英石油大手BPは4日、化石燃料への依存度を段階的に低減し、新エネルギー分野の事業拡大を加速させる方針を発表した。2030年までに石油とガスの生産量を4割縮小する一方、低炭素エネルギー分野への投資を現在の10倍に拡大し、国際石油会社から総合エネルギー企業への転換を目指す。
BPは今年2月、事業活動で生じる温室効果ガスの排出量を2050年までに実質ゼロにする目標を打ち出している。今回示したのは9月に発表する長期事業戦略の一部で、目標達成に向けて石油依存からの脱却を鮮明にした。

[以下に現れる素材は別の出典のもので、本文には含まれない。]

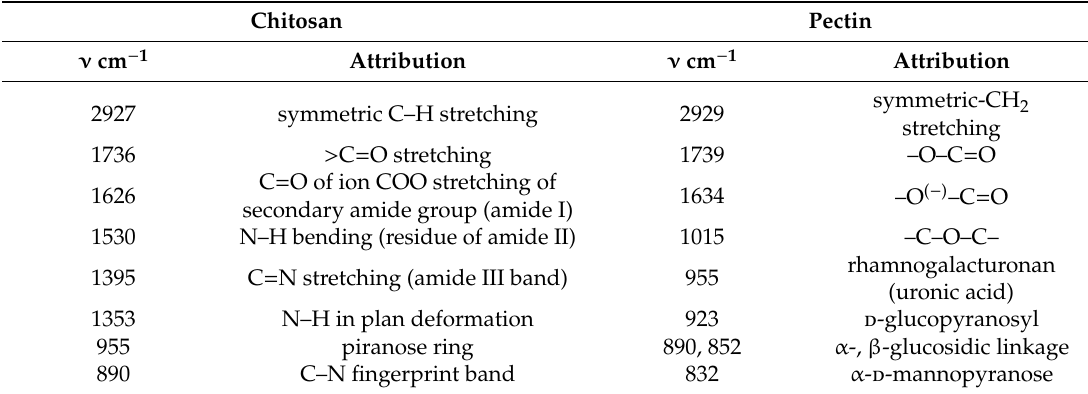
Figure 2. FTIR spectra of Ch:P and Ch:P containing natural halloysite nanotubes (HNT) without and with natural antioxidants. Table 2. Assignment of main IR absorption bands of chitosan and pectin [24,25].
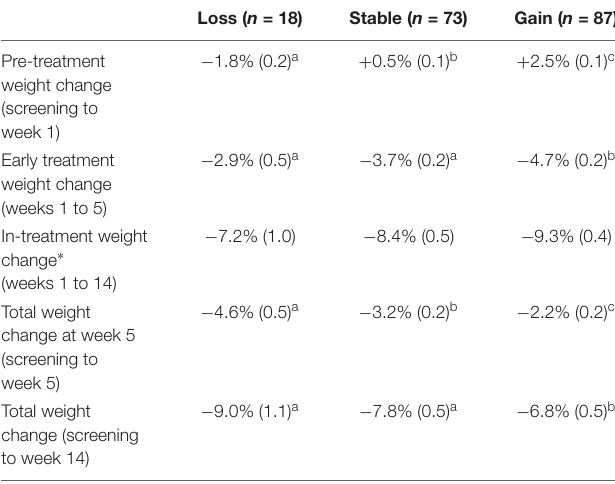
TABLE 2 | Differences among pre-treatment weight change groups in weight change percentage, controlling for screening visit BMI and number of days between screening and week 1 of treatment.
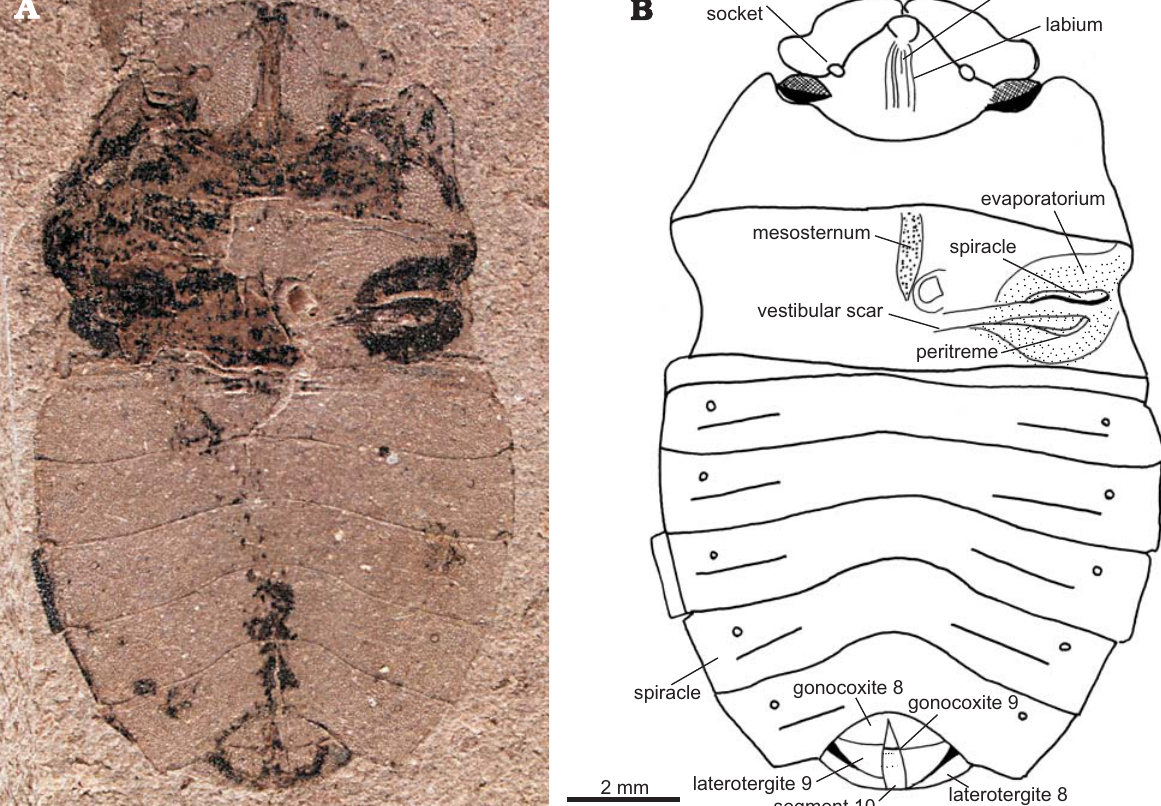
Fig. 2. Ventral habitus of female of pentatomoid bug Chinchekoala qunita gen. et sp. nov., holotype MPEF-PI 944b from Laguna del Hunco (Chubut, Argentina); Ypresian, lower Eocene. Photograph ( A ), camera lucida drawing ( B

バーナード・ルーニー最高経営責任者(CEO)はオンライン会見で、石油需要の長期低迷を想定し、化石燃料に代わる新エネルギー分野に軸足を移して「顧客に最適なソリューションを提供する総合エネルギー企業」への転換を図ると強調。「30年までにBPは全く別の企業になっているだろう」と語った。
発表によると、BPは30年までに新エネルギー分野への投資額を現在の年間5億ドルから50億ドルに拡大するとともに、再生可能エネルギーによる発電量を2.5ギガワット(GW)から50GWに増やす。さらにバイオ燃料の生産量を現在の1日当たり2万2,000バレルから10万バレルに引き上げるほか、電気自動車の充電スタンドも7,500カ所から7万カ所に増やす。
一方、BPは気候変動に対する世界的な取り組みにより、化石燃料に対する需要は今後30年間で75%縮小すると試算。石油・ガスの生産量を30年までに1日当たり150万バレルと、19年の260バレルから4割超減らすと表明した。これに伴い、石油・ガスの精製施設などを削減する計画で、25年までに250億ドル規模の資産を売却する方針を示している。
こうした中でBPは4日、第2四半期決算の最終損益が67億ドルの赤字となったことを受け、10年ぶりの減配を発表した。新型コロナウイルスの世界的流行による需要の落ち込みで石油事業が深刻な打撃を受け、174億ドルの減損損失を計上した。